Title: ESTIMATING MISSING WEATHER DATA FOR AGRICULTURAL SIMULATIONS USING GROUP METHOD OF DATA HANDLING

Author
item Acock, Mary
item PACHEPSKY, YAKOV - DUKE UNIVERSITY

Submitted to: Journal of Applied Meterology
Publication Type: Peer Reviewed Journal
Publication Acceptance Date: 2/1/2000
Publication Date: 6/1/2000
Citation: N/A

Interpretive Summary: Whether the harvest is good or bad frequently, depends on weather conditions. Some farmers have weather stations in their fields to provide them with specific information they need to manage their crops. Invariably, the automatic data collecting system fails and data sets are not complete. This failure complicates the use of complex programs used by farmers to make management decisions because these programs rely on daily or hourly weather data. This paper examines several methods for filling in the missing data. One day's weather data was removed from each of 1400 sequential seven day data sets. The missing data were estimated using several methods. The climatological method estimated the missing data from data recorded on the same day of previous years at a nearby location. The persistence method estimated the missing data from data taken just before and just after the missing data. The group handling method examined correlation between numerous weather variables before and after the missing variable. When the estimates were compared with actual data, the group method of data handling was the most accurate, followed by the persistence method, and finally the climatological method.

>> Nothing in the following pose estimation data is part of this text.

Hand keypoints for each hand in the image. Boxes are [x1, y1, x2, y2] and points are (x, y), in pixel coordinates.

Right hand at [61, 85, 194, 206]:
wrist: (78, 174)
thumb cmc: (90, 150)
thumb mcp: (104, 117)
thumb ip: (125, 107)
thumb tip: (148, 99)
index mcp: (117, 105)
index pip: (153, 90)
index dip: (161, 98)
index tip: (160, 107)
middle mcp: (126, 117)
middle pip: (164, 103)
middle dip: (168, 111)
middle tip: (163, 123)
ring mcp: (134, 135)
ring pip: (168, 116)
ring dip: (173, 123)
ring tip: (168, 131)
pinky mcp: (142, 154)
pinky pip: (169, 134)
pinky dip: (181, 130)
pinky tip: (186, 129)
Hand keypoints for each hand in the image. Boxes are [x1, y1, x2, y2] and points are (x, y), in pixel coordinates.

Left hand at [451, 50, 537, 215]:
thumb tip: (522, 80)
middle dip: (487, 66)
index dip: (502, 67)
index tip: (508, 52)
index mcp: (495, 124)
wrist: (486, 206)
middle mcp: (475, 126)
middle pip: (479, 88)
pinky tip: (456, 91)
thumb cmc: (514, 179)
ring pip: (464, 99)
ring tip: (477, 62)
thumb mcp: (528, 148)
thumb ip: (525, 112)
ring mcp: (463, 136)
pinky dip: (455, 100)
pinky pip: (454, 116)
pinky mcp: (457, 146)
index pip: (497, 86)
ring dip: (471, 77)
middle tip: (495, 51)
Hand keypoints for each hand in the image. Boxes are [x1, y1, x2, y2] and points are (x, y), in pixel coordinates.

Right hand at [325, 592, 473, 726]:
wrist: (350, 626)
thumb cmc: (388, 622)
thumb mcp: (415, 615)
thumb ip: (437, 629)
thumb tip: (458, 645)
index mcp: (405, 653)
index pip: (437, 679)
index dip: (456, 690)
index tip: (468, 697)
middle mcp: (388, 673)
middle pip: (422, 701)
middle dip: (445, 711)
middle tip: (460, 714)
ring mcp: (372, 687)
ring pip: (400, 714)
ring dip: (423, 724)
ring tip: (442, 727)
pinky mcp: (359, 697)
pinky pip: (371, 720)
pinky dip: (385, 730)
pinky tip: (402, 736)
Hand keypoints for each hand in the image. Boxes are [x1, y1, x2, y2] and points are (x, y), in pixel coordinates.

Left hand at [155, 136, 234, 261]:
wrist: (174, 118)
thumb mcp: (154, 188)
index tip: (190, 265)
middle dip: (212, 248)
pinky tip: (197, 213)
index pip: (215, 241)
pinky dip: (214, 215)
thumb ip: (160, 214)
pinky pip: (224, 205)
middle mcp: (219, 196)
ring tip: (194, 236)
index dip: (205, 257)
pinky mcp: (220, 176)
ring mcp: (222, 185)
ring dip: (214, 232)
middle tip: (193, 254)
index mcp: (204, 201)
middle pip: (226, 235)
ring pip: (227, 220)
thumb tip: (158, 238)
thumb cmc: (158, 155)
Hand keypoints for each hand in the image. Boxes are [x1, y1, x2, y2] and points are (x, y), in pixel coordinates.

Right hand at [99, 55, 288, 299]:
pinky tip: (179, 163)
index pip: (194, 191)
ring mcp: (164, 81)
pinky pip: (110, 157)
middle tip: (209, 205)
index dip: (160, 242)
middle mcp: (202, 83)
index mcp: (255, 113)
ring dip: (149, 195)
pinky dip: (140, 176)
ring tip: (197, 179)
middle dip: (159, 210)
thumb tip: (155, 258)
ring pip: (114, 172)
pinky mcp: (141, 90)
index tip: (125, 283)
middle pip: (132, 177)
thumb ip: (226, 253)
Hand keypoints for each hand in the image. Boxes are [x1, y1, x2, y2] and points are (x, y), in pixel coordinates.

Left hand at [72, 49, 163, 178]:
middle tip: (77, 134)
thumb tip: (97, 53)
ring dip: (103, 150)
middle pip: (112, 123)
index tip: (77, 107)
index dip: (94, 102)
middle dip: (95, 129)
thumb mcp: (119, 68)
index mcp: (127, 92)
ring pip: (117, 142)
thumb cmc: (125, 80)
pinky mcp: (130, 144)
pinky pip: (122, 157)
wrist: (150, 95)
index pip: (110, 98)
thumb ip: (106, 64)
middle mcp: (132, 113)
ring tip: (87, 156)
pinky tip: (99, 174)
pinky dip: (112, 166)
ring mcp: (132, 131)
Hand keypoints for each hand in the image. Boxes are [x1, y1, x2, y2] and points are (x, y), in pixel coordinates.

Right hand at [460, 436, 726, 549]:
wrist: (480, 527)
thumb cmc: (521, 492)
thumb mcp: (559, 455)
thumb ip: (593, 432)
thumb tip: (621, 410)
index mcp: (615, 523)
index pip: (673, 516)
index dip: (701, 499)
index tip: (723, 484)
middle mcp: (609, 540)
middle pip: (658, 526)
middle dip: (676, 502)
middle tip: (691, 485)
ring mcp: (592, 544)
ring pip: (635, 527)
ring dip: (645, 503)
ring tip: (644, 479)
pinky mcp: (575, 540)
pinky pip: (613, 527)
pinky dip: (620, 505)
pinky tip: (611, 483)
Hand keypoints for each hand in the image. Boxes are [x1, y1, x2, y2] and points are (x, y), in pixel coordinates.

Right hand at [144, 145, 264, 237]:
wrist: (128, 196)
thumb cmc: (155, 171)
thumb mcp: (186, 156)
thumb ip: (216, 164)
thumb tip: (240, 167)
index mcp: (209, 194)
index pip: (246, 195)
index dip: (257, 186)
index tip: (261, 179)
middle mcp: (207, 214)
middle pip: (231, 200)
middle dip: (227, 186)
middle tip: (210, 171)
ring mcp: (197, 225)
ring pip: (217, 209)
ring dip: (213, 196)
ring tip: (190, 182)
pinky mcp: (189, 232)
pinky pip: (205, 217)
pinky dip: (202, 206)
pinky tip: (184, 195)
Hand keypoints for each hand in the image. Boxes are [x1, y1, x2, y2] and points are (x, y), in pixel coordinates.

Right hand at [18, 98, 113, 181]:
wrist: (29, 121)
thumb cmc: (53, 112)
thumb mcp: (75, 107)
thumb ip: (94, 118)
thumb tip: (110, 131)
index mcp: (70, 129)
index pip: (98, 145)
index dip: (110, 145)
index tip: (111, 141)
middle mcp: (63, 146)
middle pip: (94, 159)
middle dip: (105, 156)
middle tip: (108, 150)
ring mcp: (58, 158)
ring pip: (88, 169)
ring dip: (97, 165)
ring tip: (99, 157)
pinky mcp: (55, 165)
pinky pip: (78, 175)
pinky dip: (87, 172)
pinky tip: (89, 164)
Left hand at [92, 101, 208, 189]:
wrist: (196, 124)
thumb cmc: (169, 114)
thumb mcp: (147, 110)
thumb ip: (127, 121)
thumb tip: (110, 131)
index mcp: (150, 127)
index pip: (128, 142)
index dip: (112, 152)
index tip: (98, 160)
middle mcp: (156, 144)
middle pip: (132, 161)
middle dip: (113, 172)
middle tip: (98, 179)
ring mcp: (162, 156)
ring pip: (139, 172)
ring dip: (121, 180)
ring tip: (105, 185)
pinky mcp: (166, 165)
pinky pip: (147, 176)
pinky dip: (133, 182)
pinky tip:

Technical Abstract: Techniques are needed to estimate weather variables for days when the data are absent. We hypothesized such estimations can be made using data, before and after the day, with no data. To find and express these dependencies, we used group method of data handling (GMDH) which is a tool for modeling complex input-output relationships, by building hierarchical polynomial regression networks. We extracted 1400 sequential seven day data sets from the Stoneville (MS) data base. For each data set, we assumed weather variables on the fourth day were unknown and had to be found from the weather variables of days 1,2,3,5,6, and 7. We used 75 percent of these data to find the hierarchical polynomial regression and 25 percent to evaluate it. Values of R2 were about 0.88 for minimum temperature, 0.80 for maximum temperature, and 0.80 for wind run. Accuracy of the solar radiation and precipitation estimates was lower, R2 was about 0.2 - 0.3, but improved to 0.5 - 0.6 for the training data set and 0.3 for the validation data set for both variables when an additional indicator variable showing the presence or the absence of rain was included. The next day after GMDH can be a useful tool in filling gaps in weather data from weather stations installed in the fields.